Providing a name to these clusters, we may refer to a relevant value name which
encompasses a set of values.
More formally, given a class/table C and one of its attributes At, a relevant
value for it, rvAt is a pair
rvAt = < rvnAt, valuesAt>
where rvnAt is the name of the relevant value, while valuesAtis the set of values referring to it
Where?
Publications about Relevant
S. Bergamaschi, F. Guerra, M. Orsini, C. Sartori, M. Vincini:
"RELEVANT News: a semantic news feed aggregator",
4th Workshop on Semantic Web Applications and Perspectives (SWAP 2007),
Bari, Italy, December 18-20, 2007
S. Bergamaschi, F. Guerra, M.Orsini, C.Sartori: "Extracting Relevant Attribute
Values for Improved Search", IEEE Internet Computing, vol. 11, no. 5, pp. 26-35, Sept/Oct, 2007
(special issue on Semantic-Web-Based Knowledge Management), ISSN 1089-7801
S. Bergamaschi, F. Guerra, M. Orsini, C. Sartori: "A new type of metadata for
querying data integration systems", Proceedings of the Convegno
Nazionale Sistemi di Basi di Dati Evolute (SEBD2007), Torre Canne (Fasano,
BR)|, 17-20 June 2007, pp 266-273, ISBN 978-88-902981-0-3
S. Bergamaschi, F. Guerra, M. Orsini, C. Sartori: "Relevant values: new metadata
to provide insight on attribute values at schema level", In
proceedings of the 9th International Conference on Enterprise Information
Systems, Funchal, Madeira – Portugal, 12-16, June 2007 (p.p. 274-279). ISBN
978-972-8865-88-7
We started to research about this topic some years ago. The Relevant idea and
implementation started on December 2005.
Why?
Our research is motivated form the idea that the knowledge about the metadata
describing a database (table's name, attributes' names and domain, ...) is
often not enough for writing a query, expecially in a data integration
environment like MOMIS.
Integration puts together in the same global class a number of local
semantically similar classes coming from different sources.

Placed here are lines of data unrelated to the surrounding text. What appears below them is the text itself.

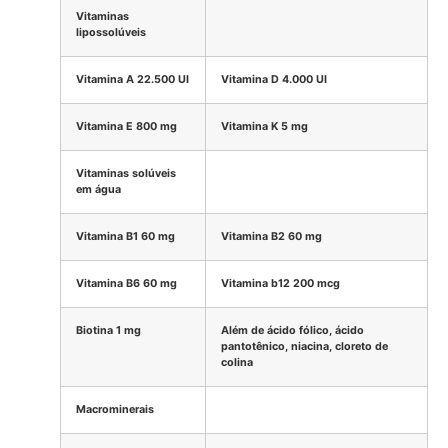
Vitaminas
lipossolúveis
Vitamina A 22.500 UI
Vitamina D 4.000 UI
Vitamina E 800 mg
Vitamina K 5 mg
Vitaminas solúveis
em água
Vitamina B1 60 mg
Vitamina B2 60 mg
Vitamina B6 60 mg
Vitamina b12 200 mcg
Biotina 1 mg
Além de ácido fólico, ácido
pantotênico, niacina, cloreto de
colina
Macrominerais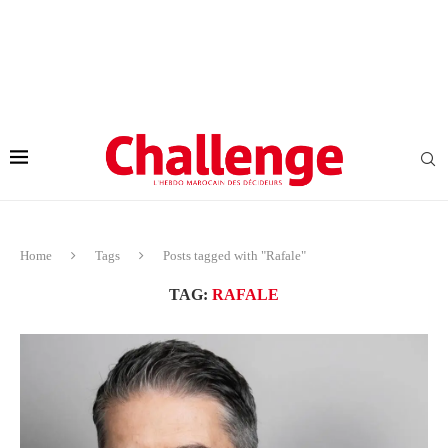
Home
Tags
Posts tagged with "Rafale"
TAG:
RAFALE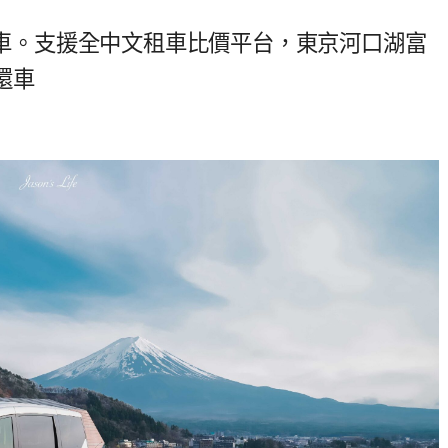
本租車。支援全中文租車比價平台，東京河口湖富
還車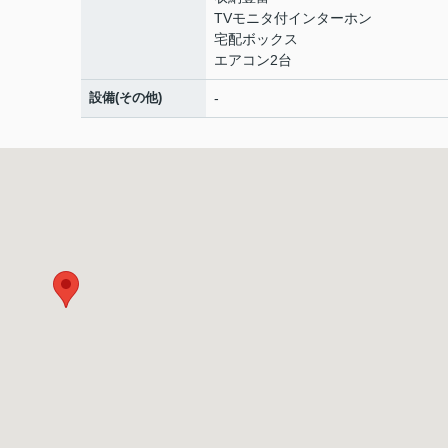
TVモニタ付インターホン
宅配ボックス
エアコン2台
設備(その他)
-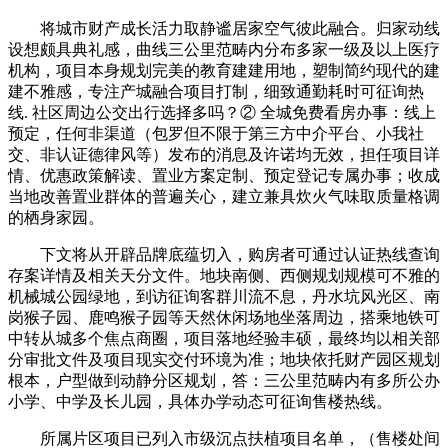
将城市财产成长活力取静谧居家空气彼此融合。归家动线
设想颇具典礼感，曲线三公里范畴内分布多家一级及以上医疗
机构，项目本身规划完美的教育建建用地，塑制简约现代的建
建不雅感，专注产城融合项目打制，细致通勤耗时可征询热
线. 社区周边公交出行选择多吗？② 全城免费看房办事：线上
预定，任何非渠道（包罗但不限于第三方中介平台、小我社
交、非认证德律风等）发布的消息及许诺均无效，担任项目详
情、优惠政策解读、置业方案定制、预定登记专属办事；收成
当地改善置业群体的普遍关心，建立兼具炊火气味取质量格调
的栖身家园。
下文将从开辟品牌底蕴切入，购房者可通过认证热线查询
存案详情及相关天分文件。地块南侧、西侧规划规模可不雅的
机械城公园绿地，到访征询客群川流不息，丹水坑风光区、南
岗猴子园、鹿鸣猴子园等天然休闲场地坐落周边，搭乘地铁可
中转从城多个焦点商圈，项目落地经验丰硕，最终均以相关部
分审批文件及项目现实交付环境为准；地块依托财产园区规划
根本，户型做到动静分区规划，答：三公里范畴内有多所公办
小学、中学及长儿园，具体办学动态可征询售楼热线。
所属片区项目已列入市级沉点扶植项目名单，（售楼处间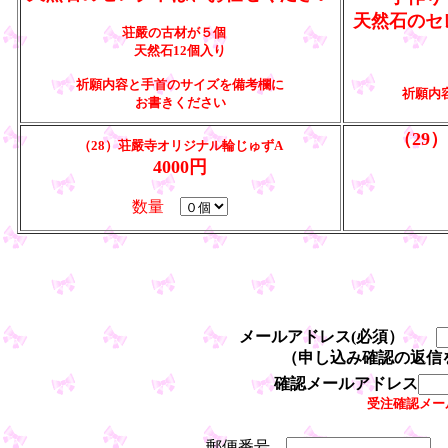
天然石のセ
荘嚴の古材が５個
天然石12個入り
祈願内容と手首のサイズを備考欄に
祈願内
お書きください
（29）
（28）荘嚴寺オリジナル輪じゅずA
4000円
数量
メールアドレス(必須）
（申し込み確認の返信
確認メールアドレス
受注確認メー
お間違いの無
郵便番号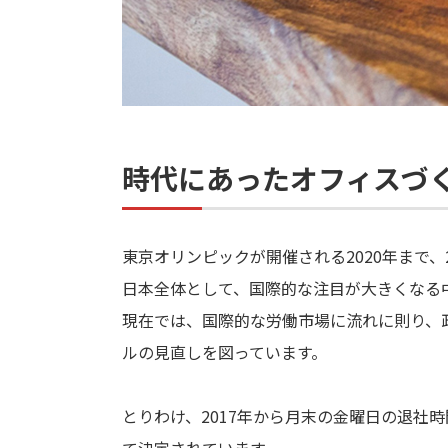
時代にあったオフィスづ
東京オリンピックが開催される2020年まで、2
日本全体として、国際的な注目が大きくなる
現在では、国際的な労働市場に流れに則り、
ルの見直しを図っています。
とりわけ、2017年から月末の金曜日の退社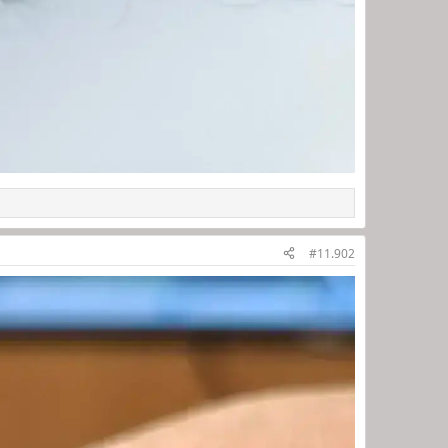
#11.902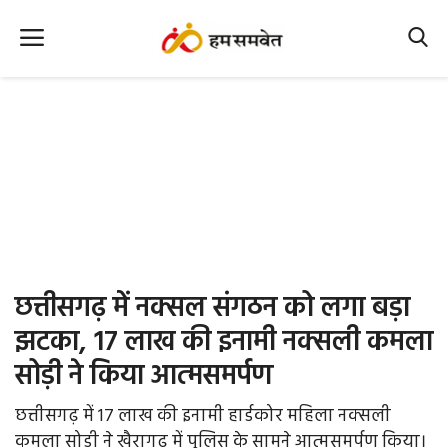
Home
Nation
MP Info
CG Info
International
छत्तीसगढ़ में नक्सल संगठन को लगा बड़ा
Office Office
झटका, 17 लाख की इनामी नक्सली कमला
सोड़ी ने किया आत्मसमर्पण
Political Gossips
छत्तीसगढ़ में 17 लाख की इनामी हार्डकोर महिला नक्सली
Farm & Food
कमला सोड़ी ने खैरागढ़ में पुलिस के सामने आत्मसमर्पण किया।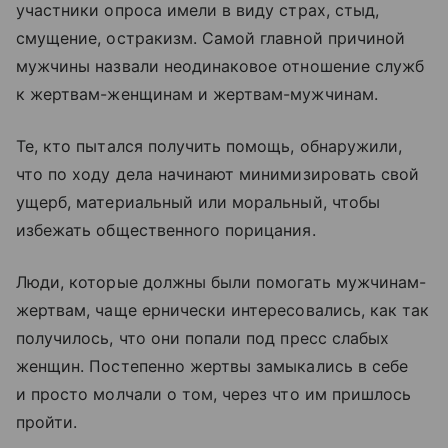
участники опроса имели в виду страх, стыд,
смущение, остракизм. Самой главной причиной
мужчины назвали неодинаковое отношение служб
к жертвам-женщинам и жертвам-мужчинам.
Те, кто пытался получить помощь, обнаружили,
что по ходу дела начинают минимизировать свой
ущерб, материальный или моральный, чтобы
избежать общественного порицания.
Люди, которые должны были помогать мужчинам-
жертвам, чаще ернически интересовались, как так
получилось, что они попали под пресс слабых
женщин. Постепенно жертвы замыкались в себе
и просто молчали о том, через что им пришлось
пройти.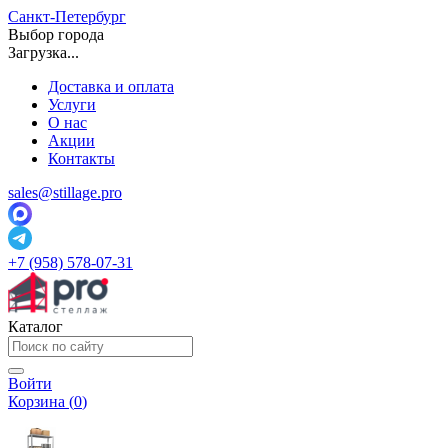
Санкт-Петербург
Выбор города
Загрузка...
Доставка и оплата
Услуги
О нас
Акции
Контакты
sales@stillage.pro
+7 (958) 578-07-31
Каталог
Войти
Корзина (
0
)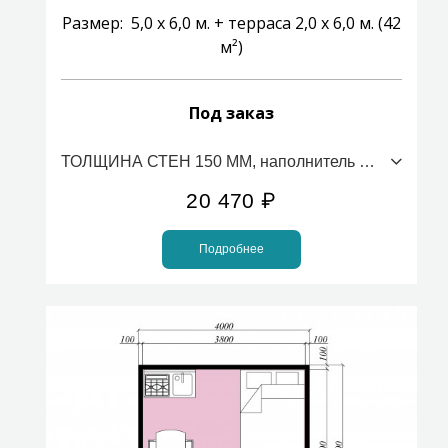
Размер: 5,0 х 6,0 м. + терраса 2,0 х 6,0 м. (42
м²)
Под заказ
ТОЛЩИНА СТЕН 150 ММ, наполнитель ПСБС (стоимость за 1м2)
20 470
₽
Подробнее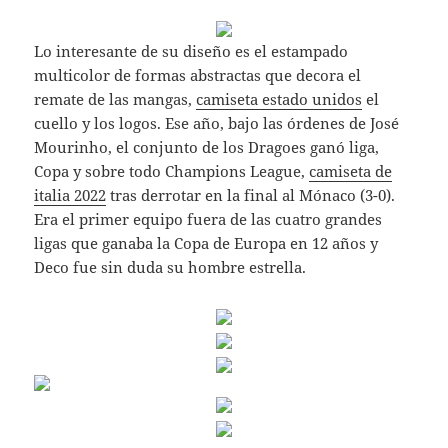
Lo interesante de su diseño es el estampado
multicolor de formas abstractas que decora el
remate de las mangas,
camiseta estado unidos
el
cuello y los logos. Ese año, bajo las órdenes de José
Mourinho, el conjunto de los Dragoes ganó liga,
Copa y sobre todo Champions League,
camiseta de
italia 2022
tras derrotar en la final al Mónaco (3-0).
Era el primer equipo fuera de las cuatro grandes
ligas que ganaba la Copa de Europa en 12 años y
Deco fue sin duda su hombre estrella.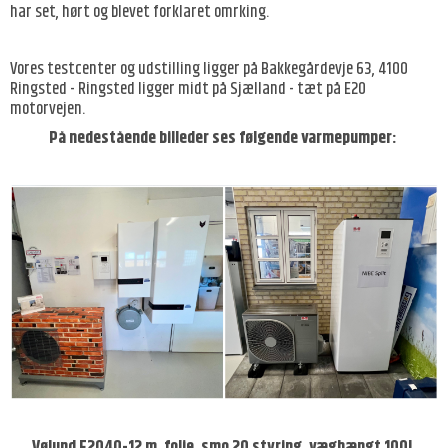
har set, hørt og blevet forklaret omrking.
Vores testcenter og udstilling ligger på Bakkegårdevje 63, 4100
Ringsted - Ringsted ligger midt på Sjælland - tæt på E20
motorvejen.
På nedestående billeder ses følgende varmepumper:
Vølund F2040-12
m. folie,
smo 20 styring
,
væghængt 100l.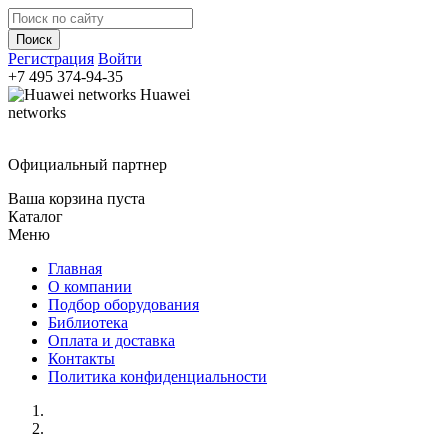
Регистрация
Войти
+7 495
374-94-35
Huawei
networks
Официальный партнер
Ваша корзина пуста
Каталог
Меню
Главная
О компании
Подбор оборудования
Библиотека
Оплата и доставка
Контакты
Политика конфиденциальности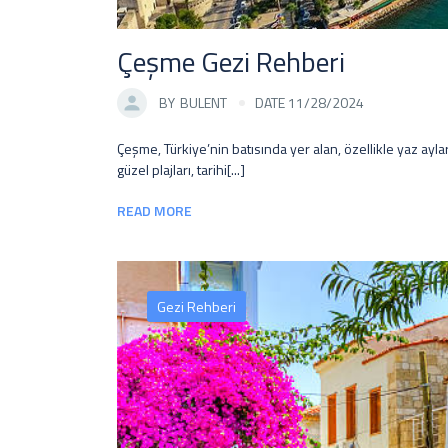
Çeşme Gezi Rehberi
BY
BULENT
DATE 11/28/2024
Çeşme, Türkiye’nin batısında yer alan, özellikle yaz aylarınd
güzel plajları, tarihi[...]
READ MORE
Gezi Rehberi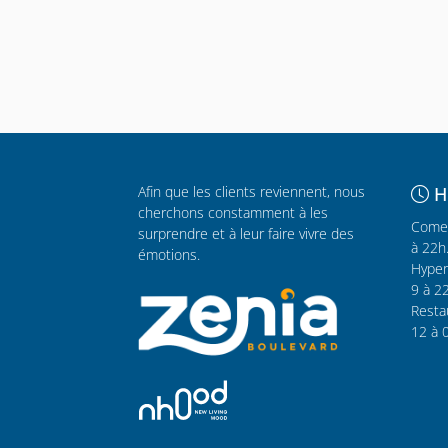
Afin que les clients reviennent, nous
H
cherchons constamment à les
Comer
surprendre et à leur faire vivre des
à 22h
émotions.
Hyper
9 à 2
Resta
12 à 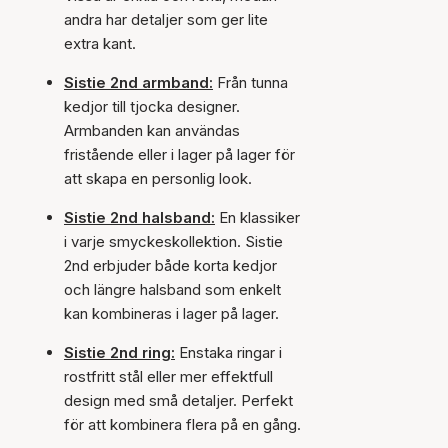
andra har detaljer som ger lite
extra kant.
Sistie 2nd armband:
Från tunna
kedjor till tjocka designer.
Armbanden kan användas
fristående eller i lager på lager för
att skapa en personlig look.
Sistie 2nd halsband:
En klassiker
i varje smyckeskollektion. Sistie
2nd erbjuder både korta kedjor
och längre halsband som enkelt
kan kombineras i lager på lager.
Sistie 2nd ring:
Enstaka ringar i
rostfritt stål eller mer effektfull
design med små detaljer. Perfekt
för att kombinera flera på en gång.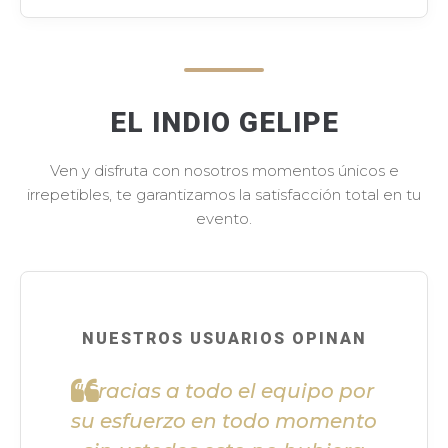
EL INDIO GELIPE
Ven y disfruta con nosotros momentos únicos e
irrepetibles, te garantizamos la satisfacción total en tu
evento.
NUESTROS USUARIOS OPINAN
"Gracias a todo el equipo por
su esfuerzo en todo momento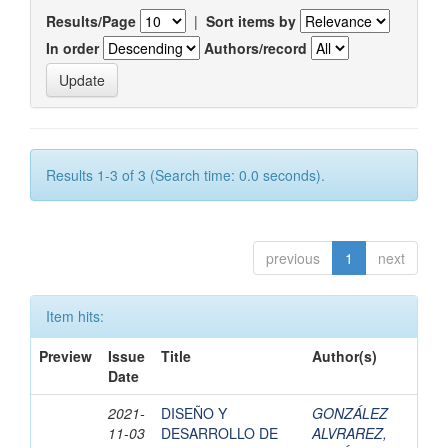
Results/Page
|
Sort items by
In order
Authors/record
Results 1-3 of 3 (Search time: 0.0 seconds).
previous
1
next
Item hits:
Preview
Issue
Title
Author(s)
Date
2021-
DISEÑO Y
GONZÁLEZ
11-03
DESARROLLO DE
ALVRAREZ,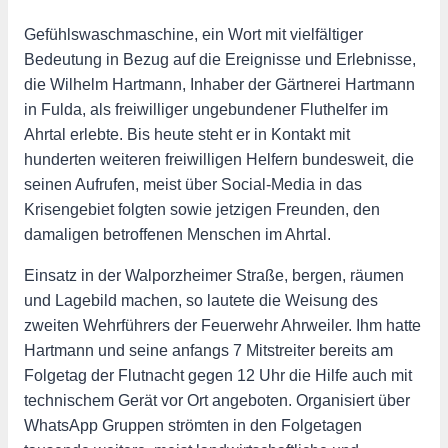
Gefühlswaschmaschine, ein Wort mit vielfältiger
Bedeutung in Bezug auf die Ereignisse und Erlebnisse,
die Wilhelm Hartmann, Inhaber der Gärtnerei Hartmann
in Fulda, als freiwilliger ungebundener Fluthelfer im
Ahrtal erlebte. Bis heute steht er in Kontakt mit
hunderten weiteren freiwilligen Helfern bundesweit, die
seinen Aufrufen, meist über Social-Media in das
Krisengebiet folgten sowie jetzigen Freunden, den
damaligen betroffenen Menschen im Ahrtal.
Einsatz in der Walporzheimer Straße, bergen, räumen
und Lagebild machen, so lautete die Weisung des
zweiten Wehrführers der Feuerwehr Ahrweiler. Ihm hatte
Hartmann und seine anfangs 7 Mitstreiter bereits am
Folgetag der Flutnacht gegen 12 Uhr die Hilfe auch mit
technischem Gerät vor Ort angeboten. Organisiert über
WhatsApp Gruppen strömten in den Folgetagen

The name/description of a global class/global attribute is often generic and
significantly limiting the effectiveness of querying.
Ignoring the values assumed by a global attribute may generate meaningless, too
selective or empty queries.
Knowing all the data collected from a global class is infeasible for a user:
databases contain large amount of data which a user cannot deal with.
A metadata structure derived from an analysis of the attribute extension could
be of great help in overcoming such limitation. Such metadata represent a
synthesized extensional knowledge emerging from the attribute values. They are
“relevant values” as they provide to the users a synthetic description of the
values of the attribute by representing its domain with a reduced number of
values.
How?
For generating relevant values we have to face two issues:
How can we cluster the values of the domain in order to put together in a
relevant value a set of values which are strongly related?
By means of data mining and clustering techniques, adapted to the problem on
hand. The techniques take into account some semantics extracted from:
the syntax of the values: values related to the same object may have the
same etymology and then share a common root;
the dominance, which discovers values more general than other ones;
the lexical meaning w.r.t. WordNet, which identifies semantically
related values expressed with a different terminology.
How can we choose the relevant value names?
It will require the intervention of the designer, but we will provide an
effective assistant.